The Days When Crows Would Watch Us Play II is an audiovisual work.

The Days When Crows Would Watch Us Play II was my first early experiment with combining traditional and graphic notation in a single score. Here different blocks of conceptually related material are combined together to play with the assumptions we make when we read a piece of music. The result is a piece that feels structured and yet retains the character of the individual performers in the ensemble. The score itself was most recently exhibited at the ‘A Backwards Glance’ exhibition at the State Library Perth, as part of the 2015 Totally Huge New Music Festival.

Featured in the playlist:  Immersive Waves (1/02/2016)


The Aura Implicit, Bass Flute, Bass Clarinet, Violin, Cello, Electronics.

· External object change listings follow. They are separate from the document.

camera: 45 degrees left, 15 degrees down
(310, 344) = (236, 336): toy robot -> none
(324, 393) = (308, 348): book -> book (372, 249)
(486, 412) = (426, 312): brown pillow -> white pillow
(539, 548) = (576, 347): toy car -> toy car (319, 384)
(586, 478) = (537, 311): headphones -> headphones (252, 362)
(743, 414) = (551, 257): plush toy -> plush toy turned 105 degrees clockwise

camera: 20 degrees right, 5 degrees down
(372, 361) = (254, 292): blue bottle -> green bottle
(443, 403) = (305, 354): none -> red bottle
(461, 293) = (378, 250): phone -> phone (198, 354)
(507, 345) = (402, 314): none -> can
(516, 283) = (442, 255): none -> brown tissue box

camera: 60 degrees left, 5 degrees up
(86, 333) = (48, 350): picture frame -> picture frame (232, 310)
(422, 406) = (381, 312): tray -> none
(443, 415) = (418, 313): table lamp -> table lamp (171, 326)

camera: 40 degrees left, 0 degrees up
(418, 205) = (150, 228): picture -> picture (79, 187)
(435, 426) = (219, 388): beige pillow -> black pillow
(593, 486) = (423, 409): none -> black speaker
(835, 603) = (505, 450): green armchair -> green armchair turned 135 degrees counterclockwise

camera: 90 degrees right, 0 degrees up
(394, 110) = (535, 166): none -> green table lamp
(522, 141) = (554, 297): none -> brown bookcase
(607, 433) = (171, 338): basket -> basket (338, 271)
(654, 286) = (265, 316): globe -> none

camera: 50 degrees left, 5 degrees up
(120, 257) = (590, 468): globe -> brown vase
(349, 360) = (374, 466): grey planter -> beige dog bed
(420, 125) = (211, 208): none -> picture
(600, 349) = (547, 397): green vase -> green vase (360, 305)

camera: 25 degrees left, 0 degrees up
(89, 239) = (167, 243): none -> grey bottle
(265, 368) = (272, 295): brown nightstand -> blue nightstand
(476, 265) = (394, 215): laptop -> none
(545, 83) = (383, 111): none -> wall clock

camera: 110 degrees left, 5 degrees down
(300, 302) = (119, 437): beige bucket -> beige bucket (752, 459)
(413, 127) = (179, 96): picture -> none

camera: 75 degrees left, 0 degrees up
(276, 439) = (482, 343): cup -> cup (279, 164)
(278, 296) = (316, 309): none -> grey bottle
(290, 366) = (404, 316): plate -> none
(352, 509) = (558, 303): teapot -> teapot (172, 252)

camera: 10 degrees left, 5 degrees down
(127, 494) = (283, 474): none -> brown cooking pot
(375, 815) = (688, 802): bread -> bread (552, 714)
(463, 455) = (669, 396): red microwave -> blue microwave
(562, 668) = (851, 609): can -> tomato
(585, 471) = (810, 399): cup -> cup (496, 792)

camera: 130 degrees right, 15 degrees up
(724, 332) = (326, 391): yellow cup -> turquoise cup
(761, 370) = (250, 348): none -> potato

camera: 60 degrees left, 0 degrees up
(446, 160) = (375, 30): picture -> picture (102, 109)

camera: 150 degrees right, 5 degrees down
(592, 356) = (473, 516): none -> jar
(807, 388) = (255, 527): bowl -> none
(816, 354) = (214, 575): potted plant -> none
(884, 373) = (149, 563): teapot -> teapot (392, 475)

Lately, I’ve been thinking about scenes, details, descriptions, actions and ideas that do not have words to describe them. To my knowledge, there is not a word that labels this phenomenon; otherwise I probably would have used that as this works title. I suppose that the widely reported idea that Eskimo’s have an unusually large number of words for snow is a reflection of language attempting to classify the unclassifiable, while simultaneously failing to translate to the English vernacular. (It is a wonderfully poetic idea that the Eskimos familiarity and understanding of snow is so detailed that their language attempts to conquer the infinite variations of snowfall. It is somewhat heartbreaking to learn that this is a fallacy, and that the Eskimo language has about the same number of distinct root word descriptors of snow as English). Inevitably if a word does not exist many other words must be strung together logically to convey the happening in question, filtering the individual’s years of experience and understanding towards the point in question. There is however, a limit to how precise an occurrence can be understood by two individuals. The phrase ‘the aura implicit’ is a reflection of this intangibility of description. Sound relationships given form and structure through music and notation pass through several mediums for communication – the score, the players, the audience… These thoughts have been flying around during the creation of this work, attempting to escape in some form or another. There is no straight line in composition for the work I create at the moment; for the last few years I’ve been approaching composition from a more sculptural perspective – taking raw materials and shaping them with the processes of composition, leaving a finished work that can be taken on face value or approached from multiple perspectives to be given due consideration. However, the aura implicit is present in every artistic work, a divisive element of communication that, depending on the strength, determines the extent to which we see, experience and comprehend the idea that has no single communicable word of its own: a blind spot in our communicative codes.

Commissioned and premiered by Decibel New Music – Cat Hope (bass flute), Lindsay Vickery (bass clarinet), Aaron Wyatt (violin), Tristen Parr (cello), and Stuart James (electronics)

Featured in Space Waves – June 2017, curated by Marlene Radice.